It was Grandfather’s Day at the local elementary school, and that inimitable gift of God, a grandson, had staked his claim on me. Other things could be postponed. The real priority that day was Billy. So I found myself sitting in a seat entirely too small for me, in a room smelling of pencil grindings and sweat, surrounded by ten-year-olds and their teachers.

As I looked around and listened, Billy’s classroom sparked memories of my own days in what we used to call “grammar school.” And as I recalled pranks (others’, of course) involving pigtails and inkwells, two important truths came to mind. One was the absolute genius of a good fifth-grade teacher. She seemed to be able to take almost anything from the creation about her and use it for an object lesson. The most commonplace things became the means of opening up the world of knowledge to a child.

A second truth I recalled was the thrill of learning. The light in Billy’s eye and the shine on his face as he shared some of his discoveries with me was enough to bring elation to the toughest old grandfather’s heart. A good teacher can make one see; and when one sees, it is always satisfying.

My return to this wonderful world of chalk dust and times-tables resurrected a line of thought that started long ago and has become more impressive to me as the years have passed: God really must be the fifth-grade teacher of all fifth-grade teachers.

That conviction began when I first tried to dig out a better understanding of the Gospels, particularly John. In these books documenting our Lord’s ministry, Jesus seemed able to find materials anywhere with which to enlighten his hearers: the water drawn from the well to quench their thirst at journey’s end; the bread from which they made their meal; the vine with its branches so ever present in that world and so vital to their lives; the gate of the sheepfold and particularly the shepherd who led his flock out for pasture and in for safety; the very light that encompassed all by day and even the darkness that clothed their world at night; the seasons that came and went and the soils the Palestinian farmers worked. The whole of creation seemed compatible to his purposes. As the ultimate fifth-grade teacher, the Son of God found object lessons everywhere.

Like any good teacher, Jesus also drew his lessons from human relationships.

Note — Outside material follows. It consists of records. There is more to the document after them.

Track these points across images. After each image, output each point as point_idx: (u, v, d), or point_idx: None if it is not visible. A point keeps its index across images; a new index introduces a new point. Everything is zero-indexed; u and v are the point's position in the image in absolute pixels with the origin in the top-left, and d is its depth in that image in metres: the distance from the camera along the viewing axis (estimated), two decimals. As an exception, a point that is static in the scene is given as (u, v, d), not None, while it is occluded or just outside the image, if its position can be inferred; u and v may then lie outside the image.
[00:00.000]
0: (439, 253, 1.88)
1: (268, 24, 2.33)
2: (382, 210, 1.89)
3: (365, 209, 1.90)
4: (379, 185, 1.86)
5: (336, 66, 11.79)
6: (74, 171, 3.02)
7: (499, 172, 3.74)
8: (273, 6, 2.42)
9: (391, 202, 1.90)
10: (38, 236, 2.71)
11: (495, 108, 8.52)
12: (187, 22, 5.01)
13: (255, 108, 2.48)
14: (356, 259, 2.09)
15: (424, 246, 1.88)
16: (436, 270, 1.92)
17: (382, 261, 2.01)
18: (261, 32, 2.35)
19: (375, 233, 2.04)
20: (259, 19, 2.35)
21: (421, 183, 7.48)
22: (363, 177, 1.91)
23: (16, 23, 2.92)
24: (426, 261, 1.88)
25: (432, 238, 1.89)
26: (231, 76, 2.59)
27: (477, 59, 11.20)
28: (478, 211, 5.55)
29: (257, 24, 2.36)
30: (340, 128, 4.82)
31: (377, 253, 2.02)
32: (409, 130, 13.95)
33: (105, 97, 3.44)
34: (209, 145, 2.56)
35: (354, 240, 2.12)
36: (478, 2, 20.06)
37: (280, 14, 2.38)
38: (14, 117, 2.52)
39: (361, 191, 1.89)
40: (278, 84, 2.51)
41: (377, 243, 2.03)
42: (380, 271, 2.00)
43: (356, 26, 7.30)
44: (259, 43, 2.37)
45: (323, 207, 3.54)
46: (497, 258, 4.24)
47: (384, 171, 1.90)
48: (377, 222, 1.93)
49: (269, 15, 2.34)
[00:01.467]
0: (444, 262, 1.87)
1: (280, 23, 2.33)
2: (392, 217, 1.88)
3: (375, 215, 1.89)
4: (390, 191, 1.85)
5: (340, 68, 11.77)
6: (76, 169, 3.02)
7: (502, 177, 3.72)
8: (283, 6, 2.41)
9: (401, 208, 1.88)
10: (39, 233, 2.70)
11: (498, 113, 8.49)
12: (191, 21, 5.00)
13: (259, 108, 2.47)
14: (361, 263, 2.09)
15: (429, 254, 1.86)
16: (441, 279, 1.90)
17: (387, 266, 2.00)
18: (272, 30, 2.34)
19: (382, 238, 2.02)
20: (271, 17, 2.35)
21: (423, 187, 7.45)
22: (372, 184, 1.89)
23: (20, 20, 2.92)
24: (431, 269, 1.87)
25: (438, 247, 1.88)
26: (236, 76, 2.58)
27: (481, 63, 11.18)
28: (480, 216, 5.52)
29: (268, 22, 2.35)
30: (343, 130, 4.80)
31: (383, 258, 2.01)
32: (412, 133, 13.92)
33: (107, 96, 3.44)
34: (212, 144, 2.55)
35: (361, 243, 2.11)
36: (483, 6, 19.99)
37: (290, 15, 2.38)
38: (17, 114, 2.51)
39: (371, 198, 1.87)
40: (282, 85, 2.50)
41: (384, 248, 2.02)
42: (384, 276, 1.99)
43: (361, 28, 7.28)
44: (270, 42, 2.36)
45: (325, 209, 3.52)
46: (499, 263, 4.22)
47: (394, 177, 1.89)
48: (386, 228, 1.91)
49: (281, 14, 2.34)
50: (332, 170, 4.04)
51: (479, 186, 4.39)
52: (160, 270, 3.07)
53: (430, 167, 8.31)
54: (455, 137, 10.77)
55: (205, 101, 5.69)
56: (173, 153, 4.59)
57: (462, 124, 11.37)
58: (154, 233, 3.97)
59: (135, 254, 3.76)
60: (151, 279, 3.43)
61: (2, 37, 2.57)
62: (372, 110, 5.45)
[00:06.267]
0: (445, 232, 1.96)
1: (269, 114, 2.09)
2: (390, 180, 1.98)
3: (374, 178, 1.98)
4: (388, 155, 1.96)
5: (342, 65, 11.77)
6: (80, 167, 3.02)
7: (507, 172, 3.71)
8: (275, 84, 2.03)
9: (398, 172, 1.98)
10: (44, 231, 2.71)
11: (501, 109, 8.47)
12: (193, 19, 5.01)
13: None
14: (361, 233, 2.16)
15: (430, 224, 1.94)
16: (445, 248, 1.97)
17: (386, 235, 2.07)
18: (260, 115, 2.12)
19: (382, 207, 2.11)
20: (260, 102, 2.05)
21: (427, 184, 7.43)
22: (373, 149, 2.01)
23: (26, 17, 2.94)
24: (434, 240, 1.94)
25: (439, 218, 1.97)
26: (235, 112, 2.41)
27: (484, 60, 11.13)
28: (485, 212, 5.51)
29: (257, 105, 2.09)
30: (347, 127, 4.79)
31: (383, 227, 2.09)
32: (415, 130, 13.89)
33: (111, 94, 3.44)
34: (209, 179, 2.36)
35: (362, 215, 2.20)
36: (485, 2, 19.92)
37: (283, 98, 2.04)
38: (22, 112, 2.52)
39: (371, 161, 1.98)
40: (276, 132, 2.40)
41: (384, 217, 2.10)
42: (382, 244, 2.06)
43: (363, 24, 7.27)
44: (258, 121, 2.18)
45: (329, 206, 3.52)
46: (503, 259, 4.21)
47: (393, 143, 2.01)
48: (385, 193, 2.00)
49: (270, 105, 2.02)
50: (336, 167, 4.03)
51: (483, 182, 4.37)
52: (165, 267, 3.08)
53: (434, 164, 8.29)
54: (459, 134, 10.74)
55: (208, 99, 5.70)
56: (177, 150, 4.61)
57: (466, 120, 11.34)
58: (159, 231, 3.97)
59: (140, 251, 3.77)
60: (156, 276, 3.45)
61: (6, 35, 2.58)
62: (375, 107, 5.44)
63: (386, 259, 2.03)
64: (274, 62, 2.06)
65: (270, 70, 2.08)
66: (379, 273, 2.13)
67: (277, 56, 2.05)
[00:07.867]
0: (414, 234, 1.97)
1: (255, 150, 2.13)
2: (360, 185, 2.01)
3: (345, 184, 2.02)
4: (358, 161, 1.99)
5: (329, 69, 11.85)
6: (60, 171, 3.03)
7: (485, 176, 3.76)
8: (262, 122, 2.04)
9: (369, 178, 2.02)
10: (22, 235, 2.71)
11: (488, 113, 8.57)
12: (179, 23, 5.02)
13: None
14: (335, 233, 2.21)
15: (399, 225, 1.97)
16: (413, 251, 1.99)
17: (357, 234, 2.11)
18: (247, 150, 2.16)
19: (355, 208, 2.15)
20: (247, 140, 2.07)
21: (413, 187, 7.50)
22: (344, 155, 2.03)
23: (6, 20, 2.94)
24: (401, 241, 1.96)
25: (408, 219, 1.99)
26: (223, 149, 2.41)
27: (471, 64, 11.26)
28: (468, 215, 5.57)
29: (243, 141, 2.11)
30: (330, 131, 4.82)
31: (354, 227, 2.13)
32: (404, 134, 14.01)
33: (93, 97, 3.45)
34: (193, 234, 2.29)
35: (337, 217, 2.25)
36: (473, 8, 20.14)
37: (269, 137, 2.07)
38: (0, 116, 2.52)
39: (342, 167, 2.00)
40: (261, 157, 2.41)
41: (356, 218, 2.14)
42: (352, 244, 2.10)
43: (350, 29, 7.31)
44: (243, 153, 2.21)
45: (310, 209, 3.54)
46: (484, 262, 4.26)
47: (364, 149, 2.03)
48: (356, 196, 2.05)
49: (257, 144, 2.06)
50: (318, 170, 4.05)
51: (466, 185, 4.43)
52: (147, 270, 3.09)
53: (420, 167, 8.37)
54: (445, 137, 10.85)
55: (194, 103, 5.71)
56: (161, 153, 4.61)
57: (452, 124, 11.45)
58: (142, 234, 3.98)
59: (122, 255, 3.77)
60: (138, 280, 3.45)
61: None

He spoke of the king and his kingdom, masters and their servants, judges and those judged. A marriage became the symbol of his relationship with the church. He seemed to be most at home with the family, its members and its processes, as a special pedagogical device. He took the world we see and lifted our vision to the world we can’t see. He took the things of time and made them pointers to the eternal. And he could start anywhere.

But it was more than a teacher’s creative imagination that led Jesus to see the connection between creation and eternity. The compatibility of the world with his purposes is part of God’s great plan to redeem his people. The world he made so perfectly fit his character that when he was here, he could use it to teach us. His pedagogical concerns did not originate when he called the twelve.

That, of course, would mean that all of creation was made in such a way that with open eyes and the Holy Spirit’s leading, we can see God’s nature through it. But so many times we miss those object lessons, or see them too dimly to learn anything, which may have inspired these words of the great hymn writer, Charles Wesley:

Long my imprisoned spirit lay

Fast bound in sin and nature’s night.

Thine eye diffused a quickening ray,

I woke, the dungeon flamed with light;

My chains fell off, my heart was free;

I rose, went forth, and followed Thee.

We, too, are often imprisoned by “nature’s night” and desperately need a quickening ray and a flaming light. Lately I have found myself asking God for more light. And for more fifth-grade teachers.